SOURCE RECORDS:
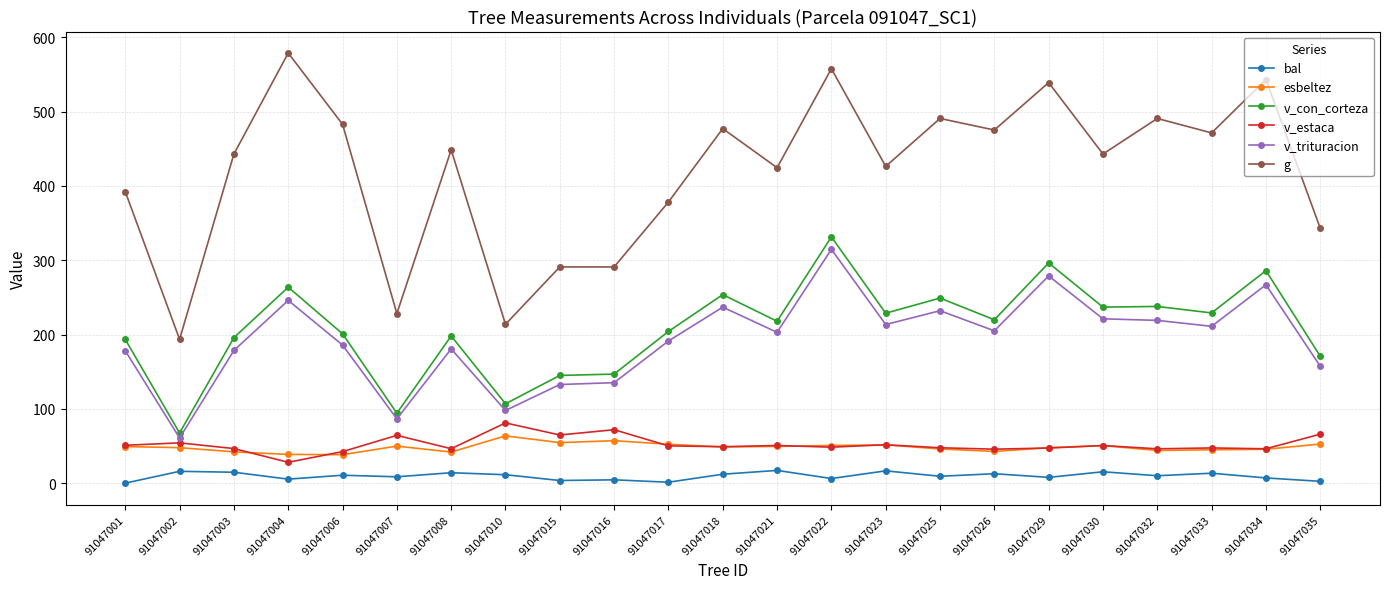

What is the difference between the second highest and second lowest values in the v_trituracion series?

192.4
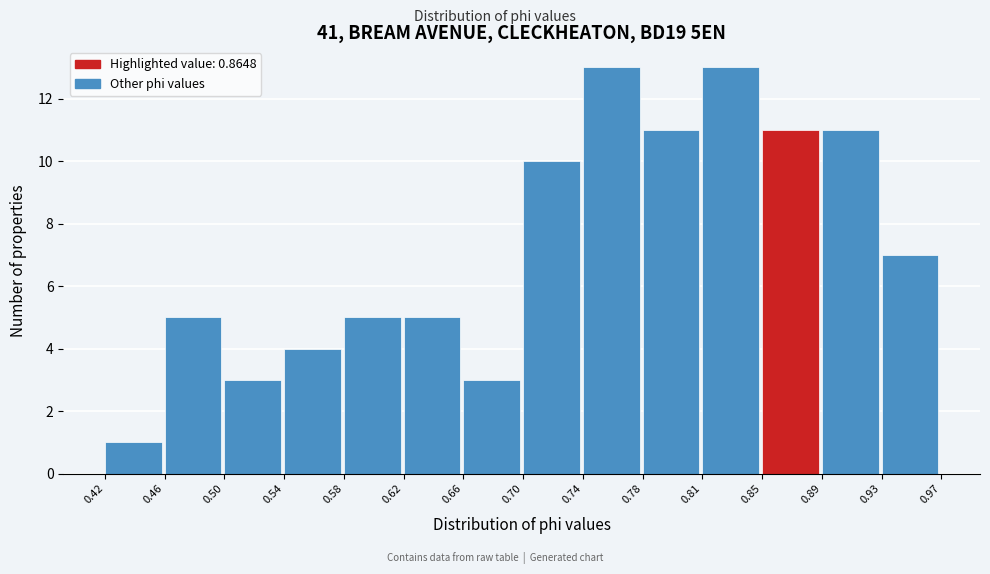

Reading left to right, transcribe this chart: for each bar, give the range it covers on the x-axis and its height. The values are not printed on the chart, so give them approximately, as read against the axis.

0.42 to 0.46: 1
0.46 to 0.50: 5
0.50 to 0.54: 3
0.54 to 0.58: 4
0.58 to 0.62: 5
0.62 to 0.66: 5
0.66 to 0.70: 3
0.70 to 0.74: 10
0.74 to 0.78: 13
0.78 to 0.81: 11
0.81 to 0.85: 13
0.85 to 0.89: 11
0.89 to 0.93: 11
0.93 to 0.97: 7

INSTRUCTION: Count the lines in the records above that contain the word "between", with case counting, and reply with only the number.

RESPONSE AREA: 1